→ Entries supplied
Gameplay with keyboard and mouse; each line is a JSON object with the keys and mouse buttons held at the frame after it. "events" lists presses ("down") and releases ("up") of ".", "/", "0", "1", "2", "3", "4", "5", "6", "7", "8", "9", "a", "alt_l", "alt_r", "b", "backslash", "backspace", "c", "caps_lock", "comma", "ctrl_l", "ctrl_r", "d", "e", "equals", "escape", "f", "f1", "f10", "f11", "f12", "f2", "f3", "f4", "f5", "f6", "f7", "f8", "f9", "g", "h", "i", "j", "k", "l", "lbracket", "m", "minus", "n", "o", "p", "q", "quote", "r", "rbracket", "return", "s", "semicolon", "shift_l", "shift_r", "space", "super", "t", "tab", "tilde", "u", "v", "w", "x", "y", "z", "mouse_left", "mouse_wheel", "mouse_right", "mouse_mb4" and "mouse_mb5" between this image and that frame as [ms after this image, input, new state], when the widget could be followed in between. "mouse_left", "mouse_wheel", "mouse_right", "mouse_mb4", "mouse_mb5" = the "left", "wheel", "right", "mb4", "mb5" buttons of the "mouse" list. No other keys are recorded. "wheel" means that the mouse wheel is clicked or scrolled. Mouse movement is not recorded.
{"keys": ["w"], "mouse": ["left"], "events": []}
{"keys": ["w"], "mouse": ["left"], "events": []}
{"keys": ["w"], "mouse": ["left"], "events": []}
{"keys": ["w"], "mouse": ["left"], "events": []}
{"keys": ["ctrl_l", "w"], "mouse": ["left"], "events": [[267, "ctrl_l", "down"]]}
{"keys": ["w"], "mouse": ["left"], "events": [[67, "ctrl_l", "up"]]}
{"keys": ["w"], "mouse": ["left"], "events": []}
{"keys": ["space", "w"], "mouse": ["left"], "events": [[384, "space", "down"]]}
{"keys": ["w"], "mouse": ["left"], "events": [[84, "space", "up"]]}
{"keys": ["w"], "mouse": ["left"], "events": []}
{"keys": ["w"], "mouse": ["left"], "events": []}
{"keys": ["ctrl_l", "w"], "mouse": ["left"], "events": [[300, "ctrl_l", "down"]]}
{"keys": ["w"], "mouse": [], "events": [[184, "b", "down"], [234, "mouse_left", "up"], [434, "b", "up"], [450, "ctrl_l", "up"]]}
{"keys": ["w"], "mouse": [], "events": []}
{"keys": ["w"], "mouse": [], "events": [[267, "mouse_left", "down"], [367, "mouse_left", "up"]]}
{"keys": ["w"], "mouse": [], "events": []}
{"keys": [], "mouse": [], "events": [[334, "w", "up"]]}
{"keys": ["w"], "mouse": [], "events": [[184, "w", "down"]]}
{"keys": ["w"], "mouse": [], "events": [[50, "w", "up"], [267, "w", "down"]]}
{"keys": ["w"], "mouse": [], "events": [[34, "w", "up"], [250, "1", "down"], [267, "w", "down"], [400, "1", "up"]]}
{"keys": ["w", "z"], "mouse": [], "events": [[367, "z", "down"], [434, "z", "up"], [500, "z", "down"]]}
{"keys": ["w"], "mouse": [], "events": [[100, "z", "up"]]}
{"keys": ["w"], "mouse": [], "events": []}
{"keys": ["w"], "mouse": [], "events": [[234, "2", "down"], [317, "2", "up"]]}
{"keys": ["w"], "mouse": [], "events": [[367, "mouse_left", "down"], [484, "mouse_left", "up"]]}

→ Work task
Having gone through the data above, repeat it exactly.

→ Written solution
Gameplay with keyboard and mouse; each line is a JSON object with the keys and mouse buttons held at the frame after it. "events" lists presses ("down") and releases ("up") of ".", "/", "0", "1", "2", "3", "4", "5", "6", "7", "8", "9", "a", "alt_l", "alt_r", "b", "backslash", "backspace", "c", "caps_lock", "comma", "ctrl_l", "ctrl_r", "d", "e", "equals", "escape", "f", "f1", "f10", "f11", "f12", "f2", "f3", "f4", "f5", "f6", "f7", "f8", "f9", "g", "h", "i", "j", "k", "l", "lbracket", "m", "minus", "n", "o", "p", "q", "quote", "r", "rbracket", "return", "s", "semicolon", "shift_l", "shift_r", "space", "super", "t", "tab", "tilde", "u", "v", "w", "x", "y", "z", "mouse_left", "mouse_wheel", "mouse_right", "mouse_mb4" and "mouse_mb5" between this image and that frame as [ms after this image, input, new state], when the widget could be followed in between. "mouse_left", "mouse_wheel", "mouse_right", "mouse_mb4", "mouse_mb5" = the "left", "wheel", "right", "mb4", "mb5" buttons of the "mouse" list. No other keys are recorded. "wheel" means that the mouse wheel is clicked or scrolled. Mouse movement is not recorded.
{"keys": ["w"], "mouse": ["left"], "events": []}
{"keys": ["w"], "mouse": ["left"], "events": []}
{"keys": ["w"], "mouse": ["left"], "events": []}
{"keys": ["w"], "mouse": ["left"], "events": []}
{"keys": ["ctrl_l", "w"], "mouse": ["left"], "events": [[267, "ctrl_l", "down"]]}
{"keys": ["w"], "mouse": ["left"], "events": [[67, "ctrl_l", "up"]]}
{"keys": ["w"], "mouse": ["left"], "events": []}
{"keys": ["space", "w"], "mouse": ["left"], "events": [[384, "space", "down"]]}
{"keys": ["w"], "mouse": ["left"], "events": [[84, "space", "up"]]}
{"keys": ["w"], "mouse": ["left"], "events": []}
{"keys": ["w"], "mouse": ["left"], "events": []}
{"keys": ["ctrl_l", "w"], "mouse": ["left"], "events": [[300, "ctrl_l", "down"]]}
{"keys": ["w"], "mouse": [], "events": [[184, "b", "down"], [234, "mouse_left", "up"], [434, "b", "up"], [450, "ctrl_l", "up"]]}
{"keys": ["w"], "mouse": [], "events": []}
{"keys": ["w"], "mouse": [], "events": [[267, "mouse_left", "down"], [367, "mouse_left", "up"]]}
{"keys": ["w"], "mouse": [], "events": []}
{"keys": [], "mouse": [], "events": [[334, "w", "up"]]}
{"keys": ["w"], "mouse": [], "events": [[184, "w", "down"]]}
{"keys": ["w"], "mouse": [], "events": [[50, "w", "up"], [267, "w", "down"]]}
{"keys": ["w"], "mouse": [], "events": [[34, "w", "up"], [250, "1", "down"], [267, "w", "down"], [400, "1", "up"]]}
{"keys": ["w", "z"], "mouse": [], "events": [[367, "z", "down"], [434, "z", "up"], [500, "z", "down"]]}
{"keys": ["w"], "mouse": [], "events": [[100, "z", "up"]]}
{"keys": ["w"], "mouse": [], "events": []}
{"keys": ["w"], "mouse": [], "events": [[234, "2", "down"], [317, "2", "up"]]}
{"keys": ["w"], "mouse": [], "events": [[367, "mouse_left", "down"], [484, "mouse_left", "up"]]}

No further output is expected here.